What this task involves: If a line of the data below holds the string "yellow", copy it.
----------
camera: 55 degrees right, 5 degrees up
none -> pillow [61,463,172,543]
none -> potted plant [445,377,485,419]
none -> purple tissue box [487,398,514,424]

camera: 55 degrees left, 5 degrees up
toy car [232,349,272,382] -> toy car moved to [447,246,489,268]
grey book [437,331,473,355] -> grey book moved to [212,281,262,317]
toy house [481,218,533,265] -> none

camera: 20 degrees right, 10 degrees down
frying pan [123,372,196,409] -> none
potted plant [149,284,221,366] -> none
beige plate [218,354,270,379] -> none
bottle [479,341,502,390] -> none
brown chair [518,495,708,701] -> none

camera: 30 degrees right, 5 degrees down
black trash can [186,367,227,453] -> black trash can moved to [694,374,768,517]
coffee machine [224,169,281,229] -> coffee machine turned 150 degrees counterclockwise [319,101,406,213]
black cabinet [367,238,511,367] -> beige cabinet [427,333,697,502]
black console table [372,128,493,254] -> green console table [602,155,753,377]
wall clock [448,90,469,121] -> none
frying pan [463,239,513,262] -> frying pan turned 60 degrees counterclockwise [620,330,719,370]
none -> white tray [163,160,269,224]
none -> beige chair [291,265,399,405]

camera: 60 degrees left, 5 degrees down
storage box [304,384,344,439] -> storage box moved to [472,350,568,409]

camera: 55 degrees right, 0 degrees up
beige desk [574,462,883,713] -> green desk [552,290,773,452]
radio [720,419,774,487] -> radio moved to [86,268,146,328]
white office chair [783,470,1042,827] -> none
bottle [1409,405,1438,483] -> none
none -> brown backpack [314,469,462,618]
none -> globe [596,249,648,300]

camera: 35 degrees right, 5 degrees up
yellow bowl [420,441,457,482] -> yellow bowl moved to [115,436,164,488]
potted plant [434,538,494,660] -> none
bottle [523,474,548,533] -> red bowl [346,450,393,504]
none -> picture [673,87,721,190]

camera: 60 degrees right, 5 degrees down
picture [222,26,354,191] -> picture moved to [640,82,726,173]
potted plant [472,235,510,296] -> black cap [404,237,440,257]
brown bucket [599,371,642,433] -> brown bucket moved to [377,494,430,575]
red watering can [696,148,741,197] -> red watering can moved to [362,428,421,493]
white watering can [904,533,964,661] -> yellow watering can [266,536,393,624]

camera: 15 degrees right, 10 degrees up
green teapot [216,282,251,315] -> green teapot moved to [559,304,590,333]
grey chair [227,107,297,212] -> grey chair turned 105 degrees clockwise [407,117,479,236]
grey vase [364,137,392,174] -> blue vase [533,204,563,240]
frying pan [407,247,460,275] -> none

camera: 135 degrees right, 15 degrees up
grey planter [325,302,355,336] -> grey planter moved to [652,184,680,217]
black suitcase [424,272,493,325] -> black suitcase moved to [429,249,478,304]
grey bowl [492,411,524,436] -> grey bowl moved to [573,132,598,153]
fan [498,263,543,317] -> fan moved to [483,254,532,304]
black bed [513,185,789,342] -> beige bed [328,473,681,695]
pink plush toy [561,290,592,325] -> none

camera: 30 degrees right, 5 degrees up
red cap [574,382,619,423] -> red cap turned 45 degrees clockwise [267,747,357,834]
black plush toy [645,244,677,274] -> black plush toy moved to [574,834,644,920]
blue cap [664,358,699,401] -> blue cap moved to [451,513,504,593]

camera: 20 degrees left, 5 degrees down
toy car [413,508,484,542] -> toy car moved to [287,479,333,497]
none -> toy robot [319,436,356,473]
----------
Solution to the problem:
yellow bowl [420,441,457,482] -> yellow bowl moved to [115,436,164,488]
white watering can [904,533,964,661] -> yellow watering can [266,536,393,624]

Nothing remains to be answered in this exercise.